Exercise text:
──────

Onboard PC based Johnny 5

Question regarding your XP install on the CF card. Is the XP version you are using specifically designed for CF cards? Because if not, you’ve probably fried your card. Here’s why…

A typical OS writes temp data to the hard drives’ cache at amazing speeds. CF cards have a finite amount of writes that can be made back to the card until it is worn out (kind of like a rewritable CD). Now I don’t know what the maximum amount of write/rewrites that you can have, but let’s say it’s in the millions (ballpark guess). By the time you have installed the OS, and have tried to boot up, the card will be toast.

On the other hand, OSes that are designed for CF cards keep the temp cache in your Ram (which can be written/rewritten a bajillion times). This prevents the issue from above.

Hope this helps.

Most high density CF cards have wear-leveling firmware these days that distributes the writes around the array specifically to avoid the burnout situation you address. Not saying it is not possible to wear a CF card out, because eventually you will, but it takes many hundreds of millions of writes to wear a good quality CF card down unless it it nearly full. Still point taken that actually installing the OS to the CF was an incredibly abusive thing to do to it and I knew that but I really have been at a loss to figure out what the issue really is with it not being willing to boot XP from the card. It does boot msdos 6 btw so I am still doubting it is hardware or bios issues, more likely a WinXP thing. Perhaps I will have some luck with the partition magic approach when I get a chance to try.

I went with the 4gb 44pin IDE flash drive, so I dont think my results will help you, as I’m pretty sure the drive acts 100% natively as a harddrive, being that its native interface is IDE.

All the parts to finish him off are ordered, just waiting for them to show up. I already have the Pico-itx cpu/board/ram… pico-psu should be here tomorrow, and hopefully the flash drive and the batteries the day after. I’m shooting for this weekend to get him fully up and running.

Man! I cant wait to see this thing. I have yet to see a ITX enabled Lynxmotion bot so this has got my attention.

Update…

Well, I have everything except the 4gb IDE flash drive, unfortunately that is back ordered and not expected in until next week. Last night I powered it up though and loaded windows onto a spare laptop harddrive I had, ran out of time though so wasn’t able to do much more then that.

I’m using a 60w pico-PSU that takes 6-26v in and converts it to the needed voltages and connector to hook up to a small PC. Right now I just have a 12v wall wart powering it, batteries are coming in today.

A few things of note:

The entire setup is very quiet, the laptop drive was basically the only thing making noise, and that will be eliminated once I get my 4gb flash drive in (planning on just ghosting the OS I installed last night over to it). Heat output is extremely low, after 2 hours or so of constant running, the heatsink was just warm to the touch. Overall, speed was pretty impressive… using a USB attached CD-ROM and an old 4gb 4200rpm laptop drive, windows xp install only took about an hour, give or take.

──────

Data records:
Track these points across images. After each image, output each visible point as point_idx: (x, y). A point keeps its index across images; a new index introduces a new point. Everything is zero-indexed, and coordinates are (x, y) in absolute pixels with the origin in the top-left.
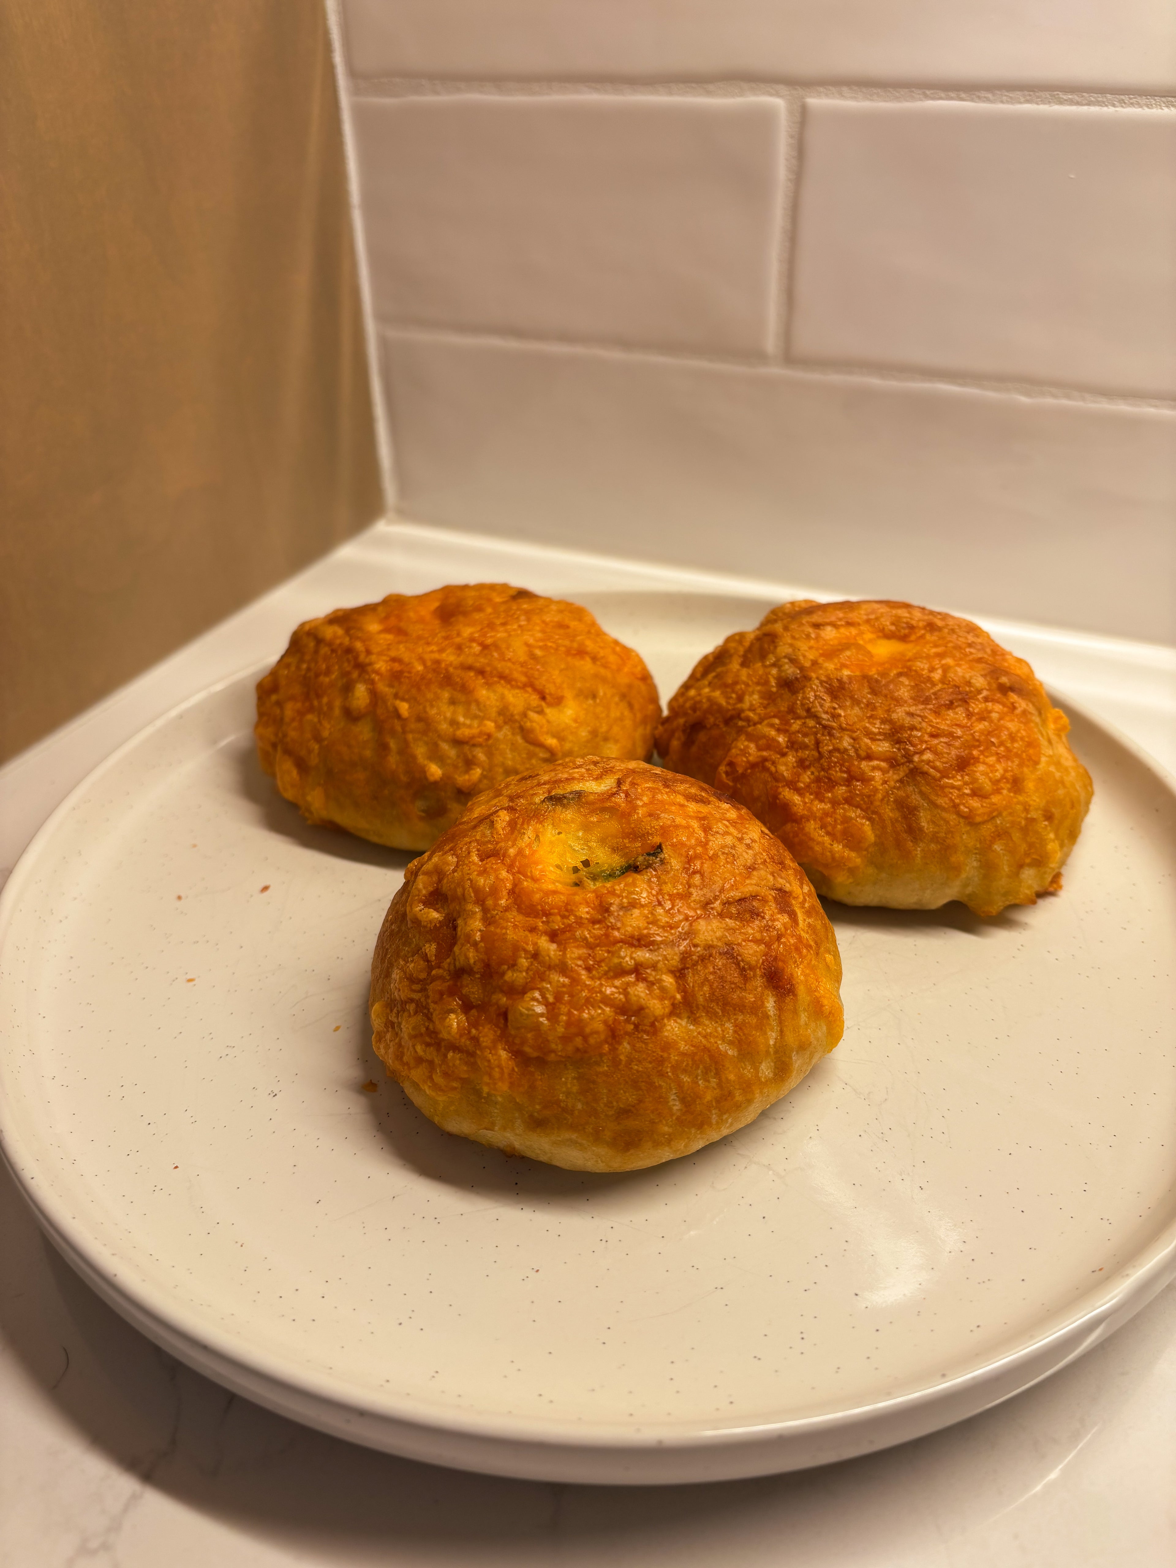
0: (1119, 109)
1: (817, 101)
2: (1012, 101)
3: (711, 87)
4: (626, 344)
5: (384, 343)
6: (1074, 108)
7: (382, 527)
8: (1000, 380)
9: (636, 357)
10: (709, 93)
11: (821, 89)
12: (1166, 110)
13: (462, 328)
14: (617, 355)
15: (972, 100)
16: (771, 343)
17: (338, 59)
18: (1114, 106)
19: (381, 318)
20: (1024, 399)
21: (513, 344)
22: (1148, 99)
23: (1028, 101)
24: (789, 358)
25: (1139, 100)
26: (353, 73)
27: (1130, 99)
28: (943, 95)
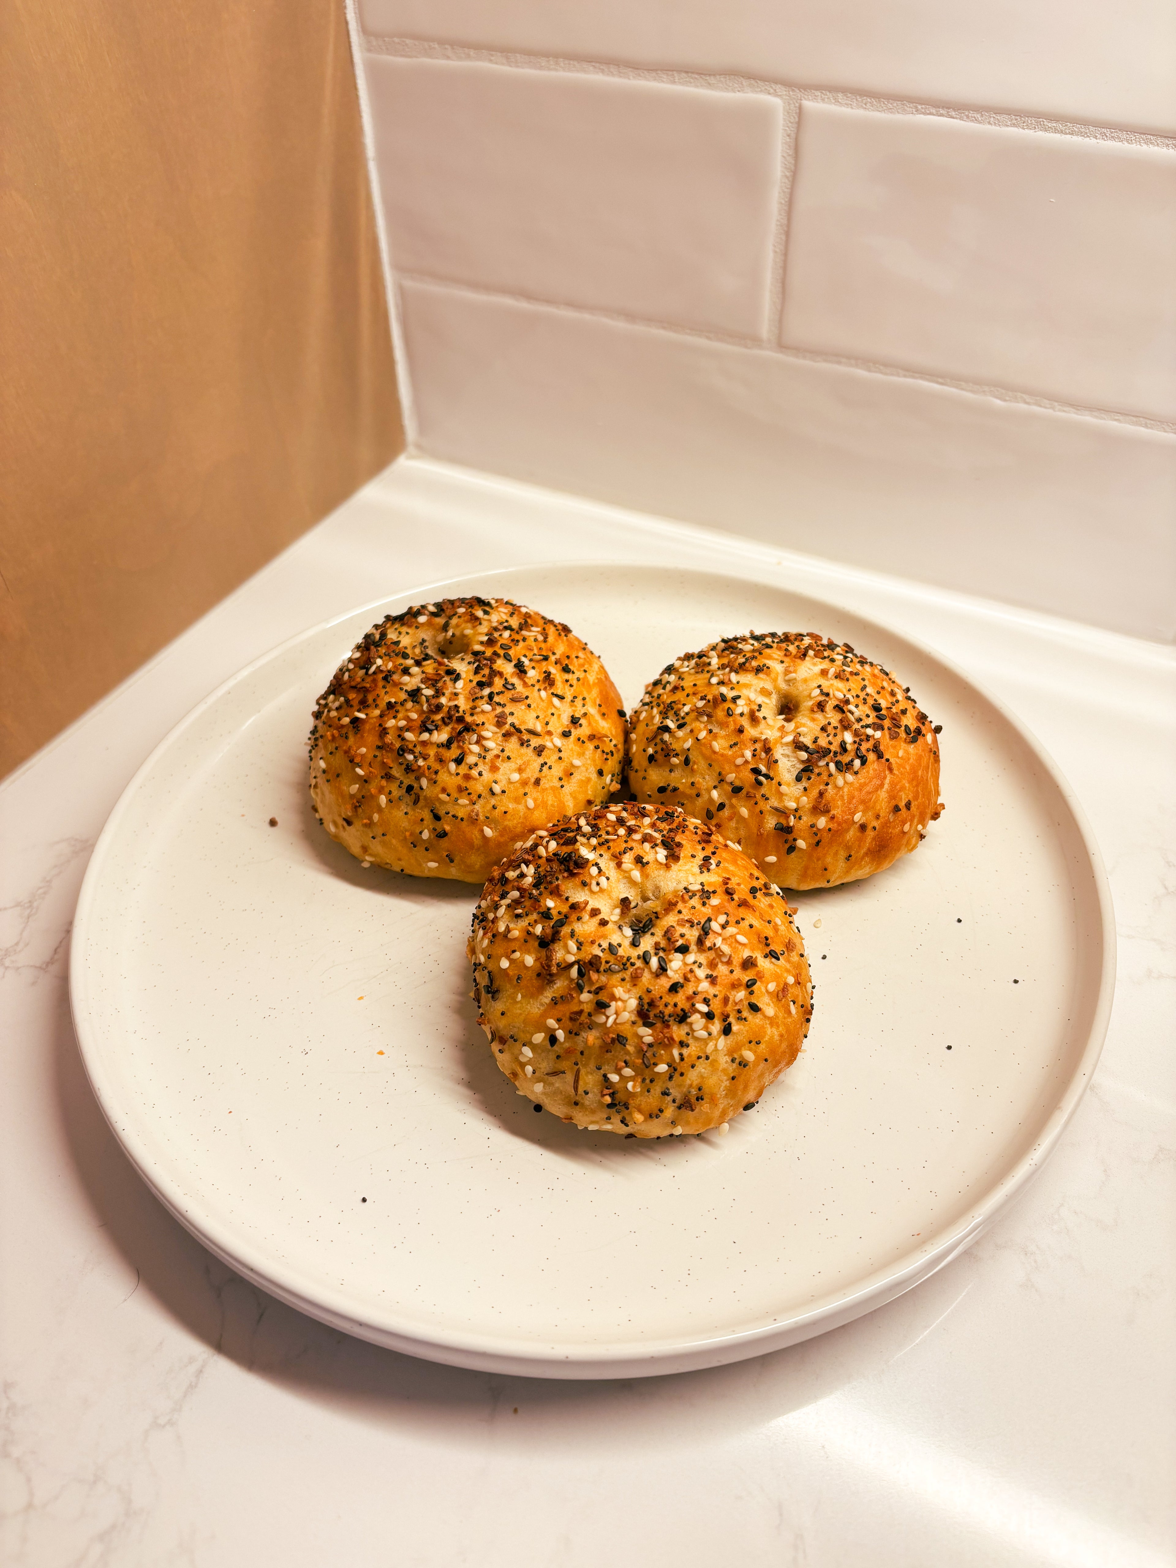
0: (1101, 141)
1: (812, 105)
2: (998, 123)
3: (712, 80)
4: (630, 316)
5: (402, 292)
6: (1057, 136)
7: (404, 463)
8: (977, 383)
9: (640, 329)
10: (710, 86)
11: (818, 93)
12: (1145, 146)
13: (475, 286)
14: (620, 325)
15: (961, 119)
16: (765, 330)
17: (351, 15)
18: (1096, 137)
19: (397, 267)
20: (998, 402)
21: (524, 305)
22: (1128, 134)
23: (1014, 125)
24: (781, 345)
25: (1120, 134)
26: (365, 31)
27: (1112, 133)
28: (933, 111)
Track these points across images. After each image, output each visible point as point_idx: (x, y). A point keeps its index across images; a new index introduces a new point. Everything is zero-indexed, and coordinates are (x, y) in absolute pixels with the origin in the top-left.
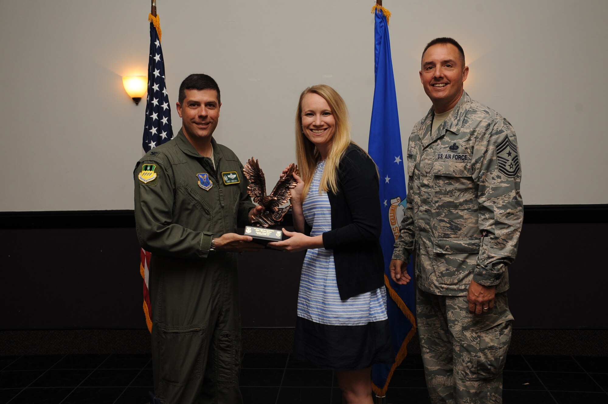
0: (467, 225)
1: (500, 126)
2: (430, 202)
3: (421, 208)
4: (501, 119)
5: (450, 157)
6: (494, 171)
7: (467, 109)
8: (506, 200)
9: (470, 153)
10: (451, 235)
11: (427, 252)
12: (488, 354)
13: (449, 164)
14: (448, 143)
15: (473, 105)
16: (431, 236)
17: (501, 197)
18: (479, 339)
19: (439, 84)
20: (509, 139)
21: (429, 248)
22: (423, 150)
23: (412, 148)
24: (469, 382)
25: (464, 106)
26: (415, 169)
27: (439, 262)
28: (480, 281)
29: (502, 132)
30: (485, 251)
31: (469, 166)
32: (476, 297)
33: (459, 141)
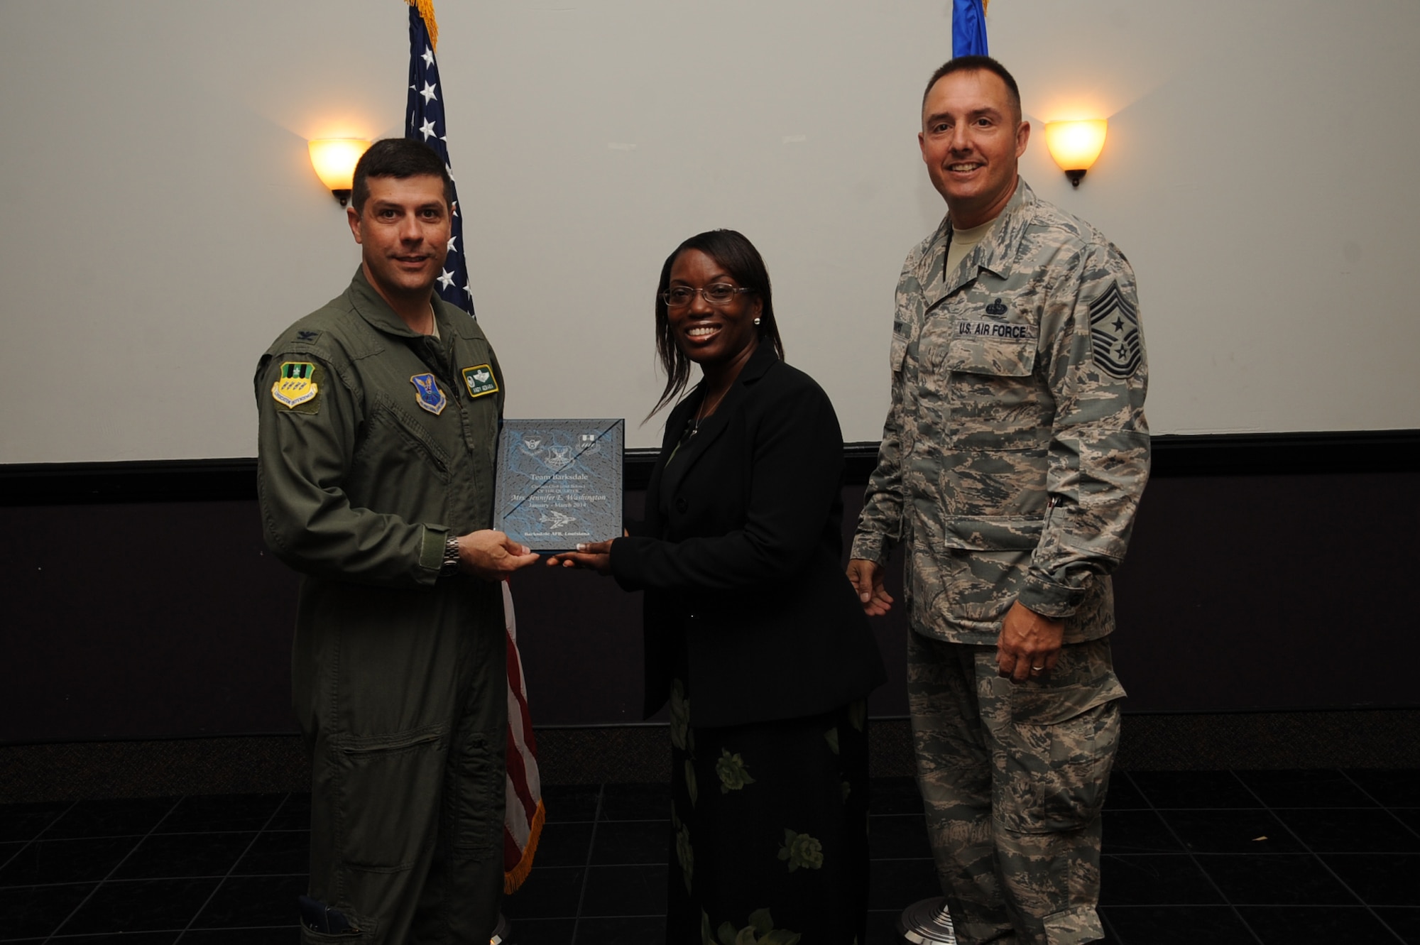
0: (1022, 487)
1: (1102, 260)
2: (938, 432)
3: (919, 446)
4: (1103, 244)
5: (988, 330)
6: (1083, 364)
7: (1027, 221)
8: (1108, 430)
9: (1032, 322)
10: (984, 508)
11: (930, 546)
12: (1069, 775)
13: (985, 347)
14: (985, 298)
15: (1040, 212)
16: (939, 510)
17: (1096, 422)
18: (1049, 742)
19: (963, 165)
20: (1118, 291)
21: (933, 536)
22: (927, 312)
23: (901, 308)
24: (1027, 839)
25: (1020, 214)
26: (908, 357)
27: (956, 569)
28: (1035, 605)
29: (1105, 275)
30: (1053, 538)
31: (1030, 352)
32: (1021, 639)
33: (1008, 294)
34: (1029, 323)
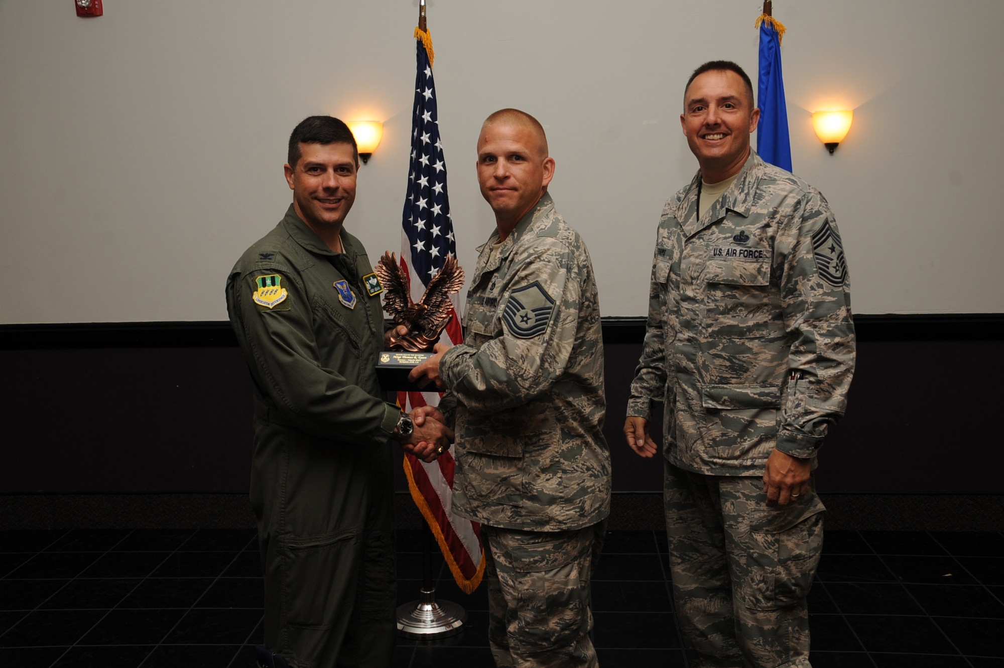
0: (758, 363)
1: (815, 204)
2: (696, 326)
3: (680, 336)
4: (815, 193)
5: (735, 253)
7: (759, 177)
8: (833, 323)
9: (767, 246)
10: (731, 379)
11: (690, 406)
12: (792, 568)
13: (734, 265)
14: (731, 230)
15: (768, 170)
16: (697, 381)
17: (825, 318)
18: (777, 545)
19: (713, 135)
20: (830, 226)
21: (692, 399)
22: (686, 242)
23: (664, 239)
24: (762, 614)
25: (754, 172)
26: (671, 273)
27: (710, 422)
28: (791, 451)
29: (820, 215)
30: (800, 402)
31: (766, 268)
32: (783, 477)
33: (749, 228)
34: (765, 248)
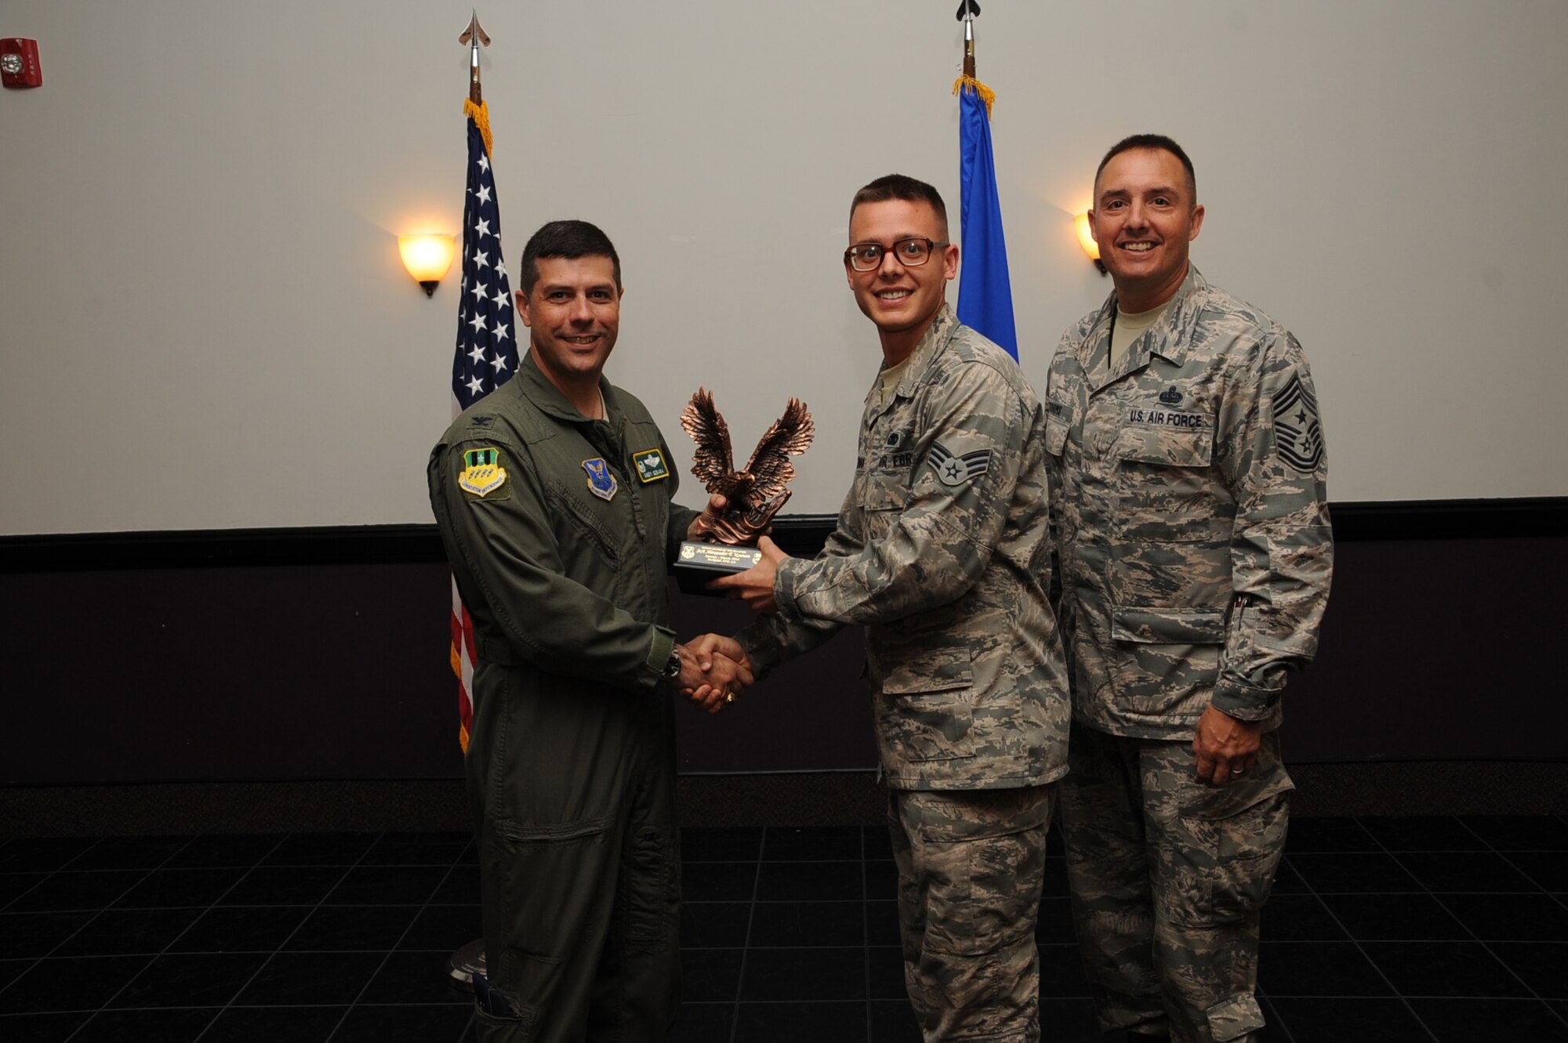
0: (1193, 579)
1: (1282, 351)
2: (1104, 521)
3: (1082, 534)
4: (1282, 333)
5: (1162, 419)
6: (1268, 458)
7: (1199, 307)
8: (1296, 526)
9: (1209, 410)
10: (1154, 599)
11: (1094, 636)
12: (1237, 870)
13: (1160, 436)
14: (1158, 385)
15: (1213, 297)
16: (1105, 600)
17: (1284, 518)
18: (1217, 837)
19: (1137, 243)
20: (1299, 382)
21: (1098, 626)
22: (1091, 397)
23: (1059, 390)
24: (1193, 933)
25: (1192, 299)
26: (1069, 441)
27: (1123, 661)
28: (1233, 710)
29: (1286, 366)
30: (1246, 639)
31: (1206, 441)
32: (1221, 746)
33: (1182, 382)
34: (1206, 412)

──────

What to do: Pick up the forum thread about the PC-based Johnny 5 robot build and keep it going from its last sentence. The listing isn't needed here.

Task result:
Tonight I’m going to work on a custom serial cable (normal ones are way too bulky considering I only need to connect a few wires) and work on loading up SEQ, wifi/rdp connection and roborealm. Figure I can at least get started working on him while I wait for the flash drive to show up. I’ll try to get some new pictures of it up too.

Cheers!

Sounds awesome! That fact that you can load up SEQ, RoboRealm, and any other windows base software directly on your bot board is amazing. It’s easy for me to forget that the small itx board is actually a PC.

With the Pico ITX, you can do all sorts of real time processing.

Very cool! I can include these in the design for my hexrover! :smiley: Will appropriate SES compatible brackets for them follow? I have ideas already, so can work something up in 3D. Do you have 2D drawings for the shocks and/or the components (spring, etc) they are made of?

8-Dale

I don’t have any drawing of these at all. They are made By Traxxas, but I seriously doubt they would have any useful drawing either. :frowning:

what about using a digital caliper? You could model a bracket by taking measurements of the samples you have. :smiley:

I’m going to have to get myself one of those. I keep putting it off.

8-Dale

harbor freight has them for really cheap, but the friggin batteries go dead in a couple weeks if you use them regularly. I bought two of them for around $17.00 each.

harborfreight.com/cpi/ctaf/D … mber=47257

So that’s why they say, “hey free extra battery” lol

Well, I’m making this post from Johnny 5… :smiley:

COOL! you have a keayboard hooked up to J5? :open_mouth:

Glad its working. Are you using a Flash drive? I know that seems to be an issue with a few others such as Eddie and Beth.

I unplugged the keyboard/mouse/monitor after windows was loaded and went completely wifi actually…

Here are two pics of it up and running. I dont have the battery hooked up to the pico-PSU, just running it off of a wall-wart for the time being.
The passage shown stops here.